● **本文**
- - -

お喋りが大好きなイタリアの国民一人当たりの携帯電話の所有台数はヨーロッパ1位です。2005年の調査では、世界ランキングでもイタリアは香港に続く第2位となっています。
昨年度の最新調査によると、国民の81.4%が少なくとも携帯電話を1台所有しており、そのうち35.4%が1台のみを所有、25.7%が2台、11.5%が3台、8.8%が4台所有しています。携帯電話4台は持ち歩くだけでも重く大変な感じがしますが、いったいどの様に?と疑問は高まります。
人間が一度に喋れるのは一人とだけなのに、どうして4台も必要なのか筆者は長い間分かりませんでした。ある時、携帯電話を3台所有しているイタリア人の友人が、車を運転する時に1台をカーナビの替わりに車に据え付けて出発、残りの2台を"電話"として普通に持参していたのを見て、なるほどねぇ~と思ったのを覚えています。彼女は2人から同時に電話がかかって来た時、もれなく返答する典型的なイタリア人なので、案外こういう人は多いのかも知れません。
4台所有の場合は、電話の他にも何か秘密の用途があるのでは?と思ってしまいます。
未だに謎なので気になっています。ご存知の方は是非教えて下さい。
筆者の周りでは携帯を2台持っている85歳のデジタルお婆ちゃんもいます。
イタリア人はお喋りが大好きなので、電話を取り上げられたらこの世の終わりとしか言いようがありません。電話が壊れた日は絶望の淵にいるのが手に取るようにわかり、しゅんとしています。
イタリア人一人当たりの携帯電話所有台数値が膨れ上がってしまった理由の一つとしては、イタリアでは携帯電話使用料金の支払い方法はプリペイドカード方式が主流ということです。

- - -

● **保存エントリー**
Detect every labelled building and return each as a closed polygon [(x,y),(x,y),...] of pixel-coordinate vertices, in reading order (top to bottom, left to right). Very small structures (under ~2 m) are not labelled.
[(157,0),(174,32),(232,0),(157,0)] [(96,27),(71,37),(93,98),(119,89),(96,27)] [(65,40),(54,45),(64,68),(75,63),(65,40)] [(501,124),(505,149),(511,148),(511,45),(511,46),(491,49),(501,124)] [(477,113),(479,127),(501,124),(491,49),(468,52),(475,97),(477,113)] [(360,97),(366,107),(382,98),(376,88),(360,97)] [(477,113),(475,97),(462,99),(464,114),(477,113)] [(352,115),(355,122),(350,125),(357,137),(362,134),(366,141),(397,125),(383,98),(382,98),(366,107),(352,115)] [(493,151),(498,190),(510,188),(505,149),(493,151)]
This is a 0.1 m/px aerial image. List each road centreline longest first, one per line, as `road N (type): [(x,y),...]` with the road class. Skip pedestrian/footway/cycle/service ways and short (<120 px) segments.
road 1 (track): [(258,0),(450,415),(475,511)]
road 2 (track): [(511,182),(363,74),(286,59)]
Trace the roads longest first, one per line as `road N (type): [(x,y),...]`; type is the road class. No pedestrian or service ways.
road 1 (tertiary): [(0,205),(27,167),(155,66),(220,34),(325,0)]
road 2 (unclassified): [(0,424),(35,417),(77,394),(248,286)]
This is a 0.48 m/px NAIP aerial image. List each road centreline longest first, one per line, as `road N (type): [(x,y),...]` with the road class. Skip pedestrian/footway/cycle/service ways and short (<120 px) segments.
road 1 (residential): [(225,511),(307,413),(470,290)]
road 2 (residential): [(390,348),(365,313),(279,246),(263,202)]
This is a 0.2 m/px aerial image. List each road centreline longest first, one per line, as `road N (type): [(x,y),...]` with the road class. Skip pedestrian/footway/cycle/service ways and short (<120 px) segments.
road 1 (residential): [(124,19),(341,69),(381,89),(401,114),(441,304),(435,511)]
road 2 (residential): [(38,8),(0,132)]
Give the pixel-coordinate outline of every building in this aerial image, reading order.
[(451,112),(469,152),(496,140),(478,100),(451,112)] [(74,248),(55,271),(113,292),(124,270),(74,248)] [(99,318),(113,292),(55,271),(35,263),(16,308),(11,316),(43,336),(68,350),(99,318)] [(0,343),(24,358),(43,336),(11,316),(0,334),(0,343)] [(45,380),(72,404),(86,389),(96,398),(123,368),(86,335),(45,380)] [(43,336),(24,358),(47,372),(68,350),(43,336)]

- - -

● **問題**
次の1.〜3.が本文の内容と合うかを判断し、それぞれ「はい」か「いいえ」で答え、判断の決め手となる本文の語句を一字一句そのまま引用せよ。
1. 2005年の調査で、イタリアは一人当たりの携帯電話所有台数の世界ランキングで第2位だった。
2. 携帯電話を3台所有している国民の割合は25.7%である。
3. イタリアでは携帯電話使用料金の支払いは後払い方式が主流である。
エントリーは参照しなくてよい。

● **最終解答**
1. はい:「2005年の調査では、世界ランキングでもイタリアは香港に続く第2位となっています」
2. いいえ:「11.5%が3台」
3. いいえ:「プリペイドカード方式が主流」